A New Era of Institutional Demand
After a record-breaking quarter for crypto, recent months have disappointed many. Bitcoin ETFs are losing momentum, and even the announcement of SOL’s Spot ETF filings hasn’t revived the market as expected. This announcement seemed premature, as SOL lacks futures contracts offerings on major exchanges. Fortunately, institutional demand for crypto extends beyond ETFs. The issuance of tokenized funds has grown in recent months, becoming the next big trend. Moreover, MiCAR’s first implementation phase is fostering a USDT-USDC duality that may significantly impact the future of crypto market structure, making it an intriguing development to follow.
Crypto’s Growing Use in Emerging Markets
In Q2, the US Fed reduced its projected rate cuts from three to one due to persistent inflation. This, along with miner sales, volatile US spot ETF inflows, and concerns over Mt. Gox repayments, led to sell-offs and a double-digit drop in crypto trade volumes compared to Q1. Despite this, trading involving emerging market currencies showed resilience. The Turkish Lira surpassed the Euro as the third-largest fiat currency in crypto after the US Dollar and Korean Won. Exchanges have responded to local demand by adding more trading pairs in TRY and Latin American currencies, highlighting the ongoing steady crypto adoption in emerging markets.

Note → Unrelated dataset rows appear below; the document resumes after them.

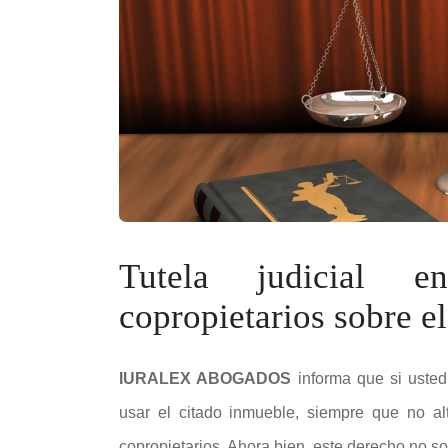
Tutela judicial e
copropietarios sobre e
IURALEX ABOGADOS
informa que si usted
usar el citado inmueble, siempre que no al
copropietarios. Ahora bien, este derecho no so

A Fundamentally Different Cycle
After a strong start to the year, the crypto market failed to maintain momentum in Q2. This lull could persist in Q3 as we seem to be in a fundamentally different cycle. Previous crypto cycles were driven by short-lived hype around solutions in search of a problem. This cycle, however, is different. Only BNB hit a record high during Q2, while most other altcoins are fast approaching three years below previous record highs. Ether came close, driven by ETF hype, and the approval of S-1s — expected in Q3 — could see it test $4,000 again. However, spot ETH ETFs are unlikely to impact ETH as significantly as BTC approval did. Therefore, the market can’t rely on ETF hype alone to push it higher, and we likely need to see some real innovation soon.